THERE was an evocative contrast between the huge wreaths carried by soldiers in Yingxiu Town, the epicenter of last year's devastating Sichuan earthquake, and the mass of concrete ruins behind them as the nation this week honored the 90,000 dead or missing victims of the disaster.

The blushes of color in the flowers and the stern, youthful faces of their military bearers spoke of renewal, respect and tribute but the mangled wreckage backdrop evoked the ghosts of pain, suffering and death unleashed at 2:28 that May 12 Monday afternoon in China.

This week fittingly has been one of mourning, reaffirmation of government commitment to rebuilding, retellings of how the disparate communities of a stunned nation pitched in to help, and personal and public recollections of how people were affected.

I remember that it was around 3 o'clock in the afternoon on that warm, hazy day when, as I was looking over an artist's shoulder to her work on a computer, that a colleague rushed to me and shouted, "the building is shaking ... can't you feel it ? the building's swaying ? we have to get out!"

We were on the 37th floor of the 46-story Wenhui-Xinmin United Press Tower on Weihai Road, and I was so intent on reading the screen that, no, I hadn't felt it. But when I recalibrated my senses, the building was definitely swaying. It produced a nauseous feeling which kept up as I was pushed toward the lift well, caught up in an exodus.

With the lift area crowded and people massing, pushing buttons to get one to stop at the floor, those intent on fleeing quickly to the open air chose the fire escape. But as we stepped into the stairwell, it was already hosting a stream of foot traffic from the floors above.

There are 25 to 30 steps down the stairs between each floor and there was a sense of urgency in the trek downstairs. But the rate of descent was hampered by the number of additional workers coming into the stream from each new floor and not everyone moved at the same pace - ladies hurrying in high heels were struggling.

The swaying continued but eased in the time it took to get to the bottom floor. My abiding thoughts in the exit process were where would be the best chance of survival - the elevator or the stairs - in an earthquake?

Workers streamed out onto Weihai Road and moved across the street, milling around the nearby park, watching the building we had just exited. In the absence of anything dramatic and getting an all clear from inside, staff trickled back to offices after 4pm. Reports of tremors around the city filtered in, with building evacuations being more than common.

• Data listing:
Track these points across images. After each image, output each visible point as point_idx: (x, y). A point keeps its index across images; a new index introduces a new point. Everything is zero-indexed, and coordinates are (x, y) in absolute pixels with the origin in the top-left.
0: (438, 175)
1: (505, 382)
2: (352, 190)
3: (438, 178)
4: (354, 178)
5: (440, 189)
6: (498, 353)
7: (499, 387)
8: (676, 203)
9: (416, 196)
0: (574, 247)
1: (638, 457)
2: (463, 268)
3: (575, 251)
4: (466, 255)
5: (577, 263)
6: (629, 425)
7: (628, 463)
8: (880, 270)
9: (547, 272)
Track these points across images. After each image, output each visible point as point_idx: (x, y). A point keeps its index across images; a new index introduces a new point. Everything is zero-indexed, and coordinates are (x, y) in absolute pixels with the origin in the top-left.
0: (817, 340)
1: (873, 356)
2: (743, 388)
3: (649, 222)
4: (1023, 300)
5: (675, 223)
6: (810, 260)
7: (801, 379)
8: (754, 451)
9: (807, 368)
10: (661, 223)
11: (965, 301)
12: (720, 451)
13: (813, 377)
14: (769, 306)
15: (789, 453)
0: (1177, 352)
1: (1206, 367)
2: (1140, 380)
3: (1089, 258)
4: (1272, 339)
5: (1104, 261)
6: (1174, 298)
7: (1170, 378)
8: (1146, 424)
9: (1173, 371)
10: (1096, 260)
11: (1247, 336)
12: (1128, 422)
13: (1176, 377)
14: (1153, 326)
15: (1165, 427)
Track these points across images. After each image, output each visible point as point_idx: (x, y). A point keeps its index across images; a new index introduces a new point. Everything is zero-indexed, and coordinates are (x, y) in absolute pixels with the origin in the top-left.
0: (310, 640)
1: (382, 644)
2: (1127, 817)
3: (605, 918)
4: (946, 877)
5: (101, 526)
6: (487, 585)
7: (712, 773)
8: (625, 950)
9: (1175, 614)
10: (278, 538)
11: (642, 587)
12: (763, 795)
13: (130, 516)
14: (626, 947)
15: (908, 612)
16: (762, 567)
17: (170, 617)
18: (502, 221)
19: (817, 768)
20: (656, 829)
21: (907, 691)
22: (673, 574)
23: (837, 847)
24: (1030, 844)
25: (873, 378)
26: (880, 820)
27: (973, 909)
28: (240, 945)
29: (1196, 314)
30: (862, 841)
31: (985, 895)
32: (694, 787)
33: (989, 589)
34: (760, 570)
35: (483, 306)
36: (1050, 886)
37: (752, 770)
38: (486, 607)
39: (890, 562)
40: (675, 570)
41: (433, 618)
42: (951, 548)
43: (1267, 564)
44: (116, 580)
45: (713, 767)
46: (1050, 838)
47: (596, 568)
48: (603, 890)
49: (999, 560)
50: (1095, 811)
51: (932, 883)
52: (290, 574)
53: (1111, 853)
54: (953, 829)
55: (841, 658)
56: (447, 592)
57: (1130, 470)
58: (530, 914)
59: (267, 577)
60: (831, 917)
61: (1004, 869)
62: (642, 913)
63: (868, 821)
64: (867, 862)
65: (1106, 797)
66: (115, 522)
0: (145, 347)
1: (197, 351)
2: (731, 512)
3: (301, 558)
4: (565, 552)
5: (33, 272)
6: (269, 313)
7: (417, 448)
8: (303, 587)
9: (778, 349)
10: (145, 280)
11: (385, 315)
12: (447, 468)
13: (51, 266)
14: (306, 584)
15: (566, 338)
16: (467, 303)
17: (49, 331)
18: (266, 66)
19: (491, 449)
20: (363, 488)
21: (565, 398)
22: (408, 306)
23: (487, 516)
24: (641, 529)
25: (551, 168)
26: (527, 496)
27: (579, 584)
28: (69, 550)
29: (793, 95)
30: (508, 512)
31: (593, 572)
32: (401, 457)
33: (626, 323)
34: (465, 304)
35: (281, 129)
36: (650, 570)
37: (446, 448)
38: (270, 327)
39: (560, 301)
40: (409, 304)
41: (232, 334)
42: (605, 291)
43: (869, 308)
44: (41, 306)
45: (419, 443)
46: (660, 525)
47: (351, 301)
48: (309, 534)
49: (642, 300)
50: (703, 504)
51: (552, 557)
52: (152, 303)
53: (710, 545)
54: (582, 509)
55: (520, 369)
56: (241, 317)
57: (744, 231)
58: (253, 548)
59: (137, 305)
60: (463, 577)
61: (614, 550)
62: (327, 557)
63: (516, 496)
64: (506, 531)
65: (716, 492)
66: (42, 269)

• Work task:
Copy the passage of the Sichuan earthquake piece starting at "We were on the" and ending at "in an exodus.".

• Exercise output:
We were on the 37th floor of the 46-story Wenhui-Xinmin United Press Tower on Weihai Road, and I was so intent on reading the screen that, no, I hadn't felt it. But when I recalibrated my senses, the building was definitely swaying. It produced a nauseous feeling which kept up as I was pushed toward the lift well, caught up in an exodus.